-- DATA SECTION follows --

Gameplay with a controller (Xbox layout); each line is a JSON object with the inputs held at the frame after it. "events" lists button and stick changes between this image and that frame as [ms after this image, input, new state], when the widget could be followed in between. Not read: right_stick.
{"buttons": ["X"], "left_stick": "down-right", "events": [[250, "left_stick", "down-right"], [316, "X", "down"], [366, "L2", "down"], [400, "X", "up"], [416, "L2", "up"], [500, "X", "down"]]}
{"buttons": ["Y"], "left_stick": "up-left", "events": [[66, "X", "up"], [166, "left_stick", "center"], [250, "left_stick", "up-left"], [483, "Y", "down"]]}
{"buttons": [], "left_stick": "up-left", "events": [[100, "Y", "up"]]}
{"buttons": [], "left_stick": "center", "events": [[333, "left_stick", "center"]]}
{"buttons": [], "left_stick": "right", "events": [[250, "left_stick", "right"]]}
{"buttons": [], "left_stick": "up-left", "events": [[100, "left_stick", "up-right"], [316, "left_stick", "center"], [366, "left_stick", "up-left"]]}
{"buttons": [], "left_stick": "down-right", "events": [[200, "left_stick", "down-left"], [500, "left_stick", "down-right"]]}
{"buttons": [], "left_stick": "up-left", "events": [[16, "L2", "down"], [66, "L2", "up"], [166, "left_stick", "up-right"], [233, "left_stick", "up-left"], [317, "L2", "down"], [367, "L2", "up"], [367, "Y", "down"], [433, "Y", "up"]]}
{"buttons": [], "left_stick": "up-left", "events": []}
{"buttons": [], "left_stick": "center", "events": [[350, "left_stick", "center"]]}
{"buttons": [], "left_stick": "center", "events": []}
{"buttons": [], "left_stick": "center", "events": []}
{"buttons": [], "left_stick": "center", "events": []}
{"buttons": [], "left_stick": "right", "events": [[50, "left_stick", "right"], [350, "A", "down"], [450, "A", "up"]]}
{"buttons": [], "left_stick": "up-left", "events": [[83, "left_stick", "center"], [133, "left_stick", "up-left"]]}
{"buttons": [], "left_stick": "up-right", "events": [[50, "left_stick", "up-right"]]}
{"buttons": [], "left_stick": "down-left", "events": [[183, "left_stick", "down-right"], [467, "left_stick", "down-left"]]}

-- DATA SECTION concluded --

■ **EXERCISE PROMPT**:
Go through the material above and report each line containing "down".

■ **TASK RESPONSE**:
{"buttons": ["X"], "left_stick": "down-right", "events": [[250, "left_stick", "down-right"], [316, "X", "down"], [366, "L2", "down"], [400, "X", "up"], [416, "L2", "up"], [500, "X", "down"]]}
{"buttons": ["Y"], "left_stick": "up-left", "events": [[66, "X", "up"], [166, "left_stick", "center"], [250, "left_stick", "up-left"], [483, "Y", "down"]]}
{"buttons": [], "left_stick": "down-right", "events": [[200, "left_stick", "down-left"], [500, "left_stick", "down-right"]]}
{"buttons": [], "left_stick": "up-left", "events": [[16, "L2", "down"], [66, "L2", "up"], [166, "left_stick", "up-right"], [233, "left_stick", "up-left"], [317, "L2", "down"], [367, "L2", "up"], [367, "Y", "down"], [433, "Y", "up"]]}
{"buttons": [], "left_stick": "right", "events": [[50, "left_stick", "right"], [350, "A", "down"], [450, "A", "up"]]}
{"buttons": [], "left_stick": "down-left", "events": [[183, "left_stick", "down-right"], [467, "left_stick", "down-left"]]}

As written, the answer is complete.